The claimant argued disability discrimination and successfully contended before the ET that he satisfied the definition of a disabled person by reason of the long-term effects of mental impairment. The ET had not given any directions for expert medical evidence but instead relied on the claimant’s own testimony and contemporaneous medical documentation.
It was argued by the respondent that the ET should not have determined the question of disability in the absence of proper medical evidence. Furthermore, it argued that finding the claimant disabled based merely on the length of time he had suffered impairment rather than considering the effect of the impairment on his ability to carry out his standard duties was erroneous.
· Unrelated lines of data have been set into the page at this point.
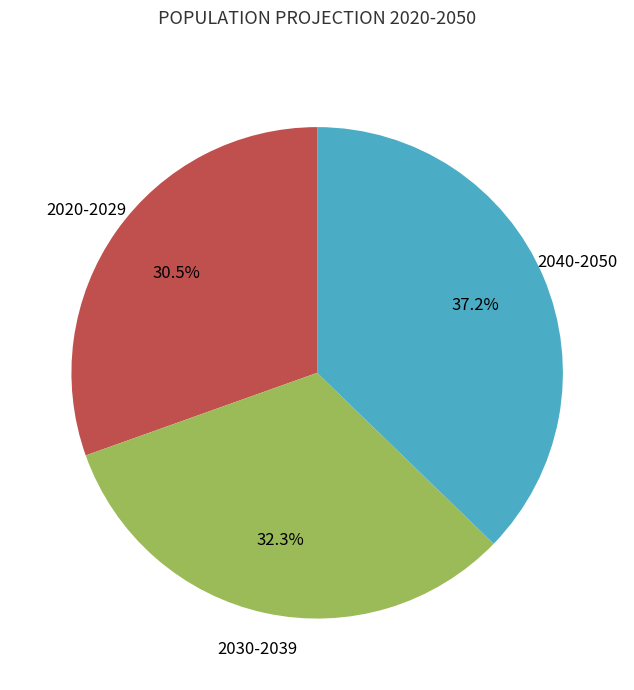

Is there any slice that represents more than half of the pie?

No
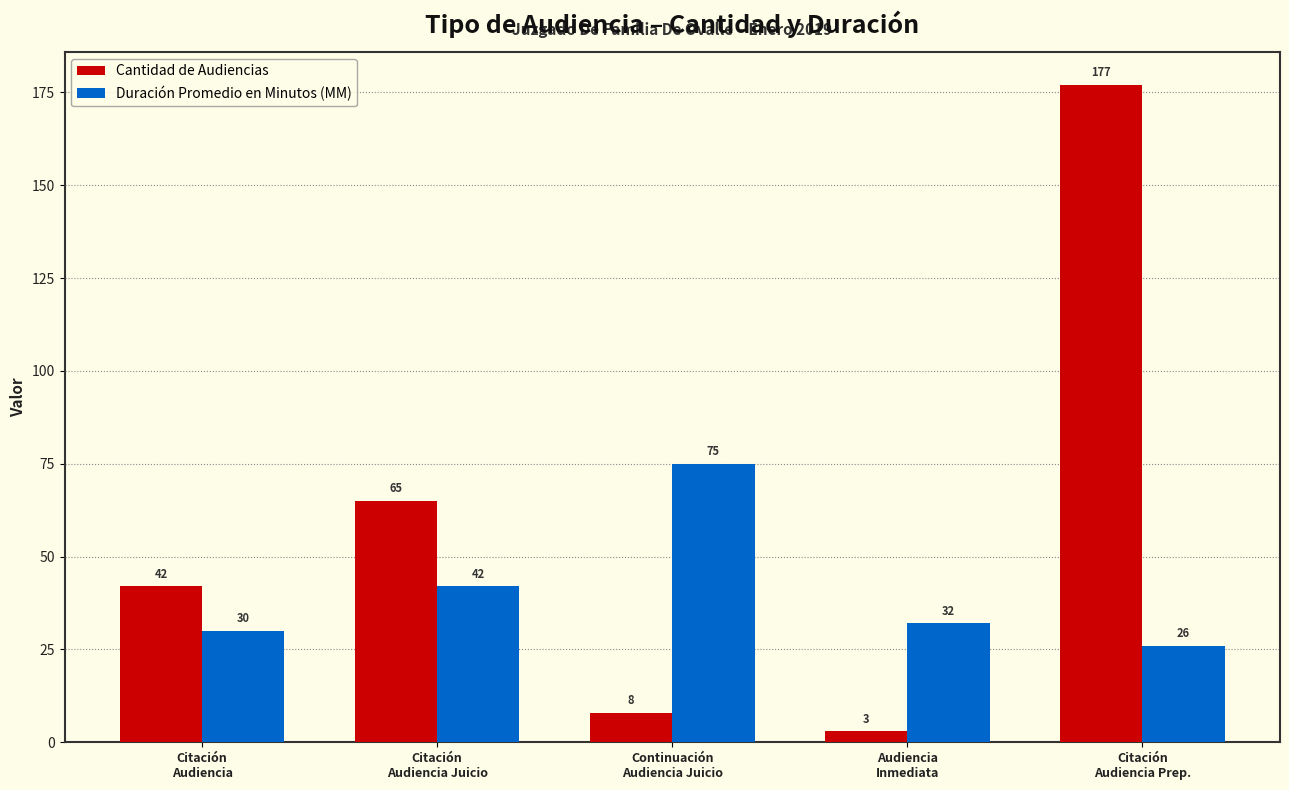

What is the difference between the maximum and minimum values in the Duración Promedio en Minutos (MM) series?

49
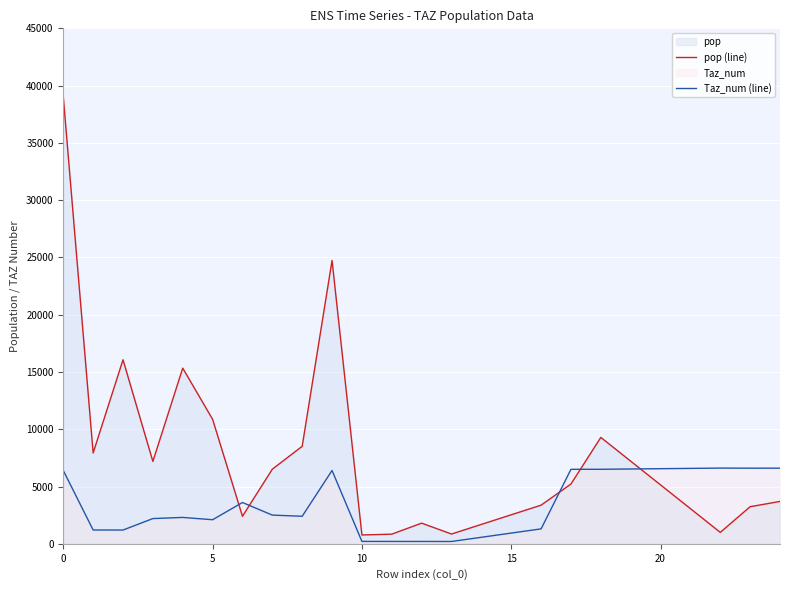

The Taz_num (line) series shows 92.1 at 12. True or false?

False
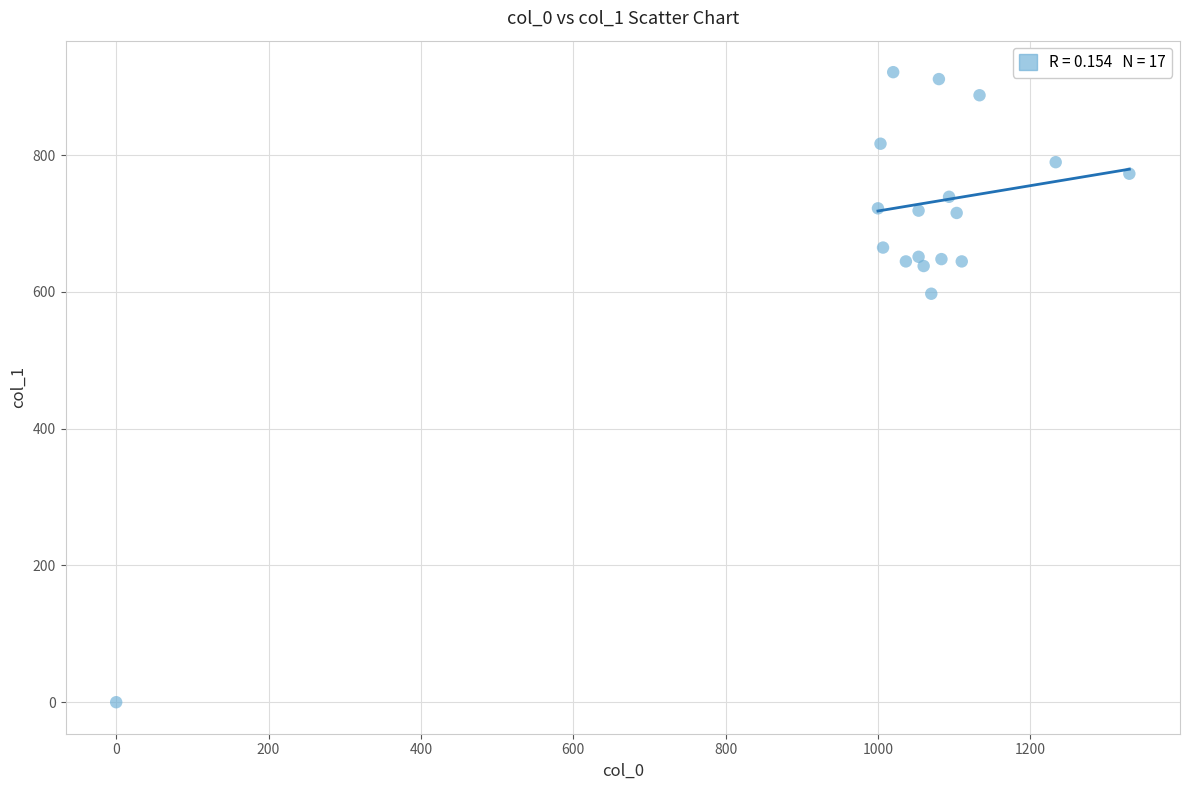

What is the range of Y values (max minus min)?

921.4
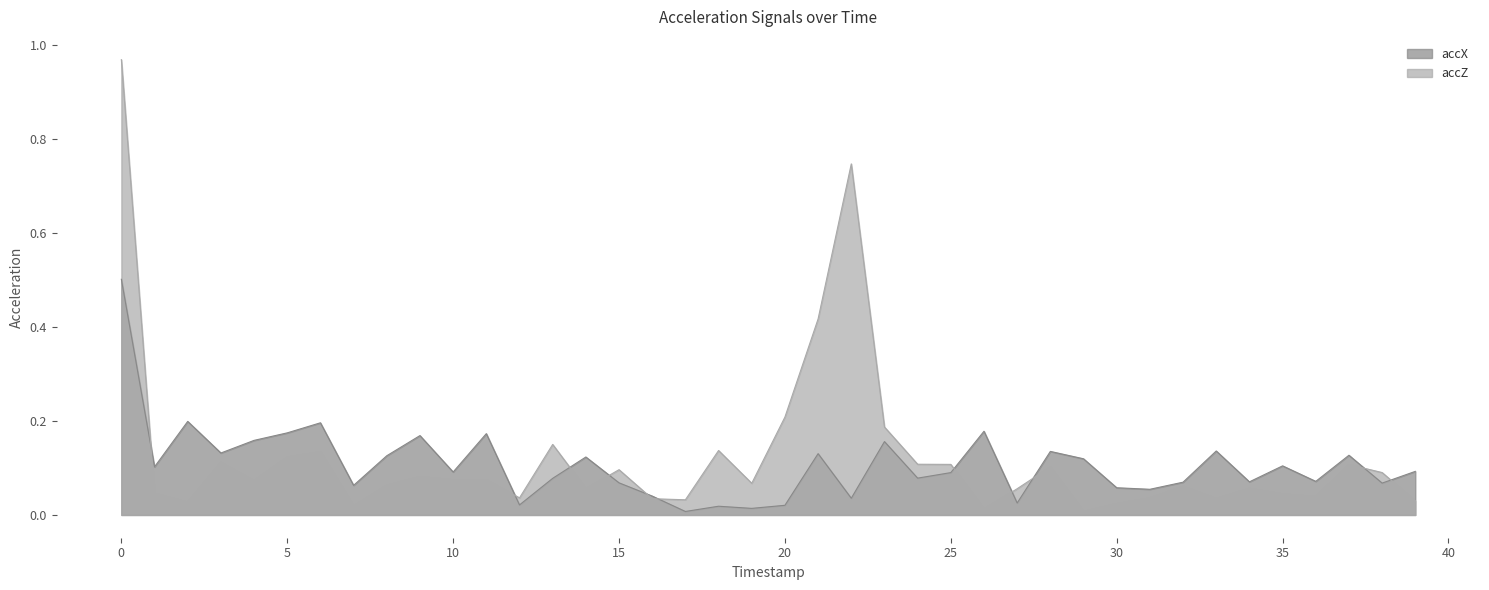

Reading right to left, transcribe all the data shown in this chart.

accX: 0.1	0.1	0.1	0.1	0.1	0.1	0.1	0.1	0.1	0.1	0.1	0.1	0.0	0.2	0.1	0.1	0.2	0.0	0.1	0.0	0.0	0.0	0.0	0.0	0.1	0.1	0.1	0.0	0.2	0.1	0.2	0.1	0.1	0.2	0.2	0.2	0.1	0.2	0.1	0.5
accZ: 0.0	0.1	0.1	0.0	0.0	0.1	0.0	0.1	0.0	0.0	0.0	0.1	0.1	0.0	0.1	0.1	0.2	0.7	0.4	0.2	0.1	0.1	0.0	0.0	0.1	0.1	0.2	0.0	0.1	0.1	0.1	0.1	0.0	0.1	0.1	0.1	0.1	0.0	0.0	1.0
The EAT allowed the appeal as the ET had unduly focused on the length of time the condition had lasted rather than the question of its effect. The ET had incorrectly assumed that if a medical condition lasted over 12 months there was no need then assess the effects of that condition. The case was remitted for the legal point to be considered afresh by a differently constituted ET.
Practical Lessons
The EAT here was predominantly concerned with the second ground of appeal concerning whether the ET had improperly considered only the duration of the claimant’s condition and the chance of reoccurrence. This decision makes it clear that the proper role of an ET includes not only consideration of these factors, but also stating what conclusions it draws as to the effect of a claimant’s condition.
It is interesting to note that the EAT alluded to the fact that the ET’s failure to properly carry out this task may have been linked to the absence of medical evidence in the first place. Irrespective of the weight attached to it, it must follow that the existence of expert medical evidence will assist a tribunal in carrying out the task and the EAT here is saying it must do. The exact effect on an employee’s ability to carry out normal day-to-day activities and whether it is both substantial and long-term is often extremely difficult to gauge. If such medical evidence is not a feature of an ET case, the losing side may well justifiably rely on the absence of such probative information as an appeal point.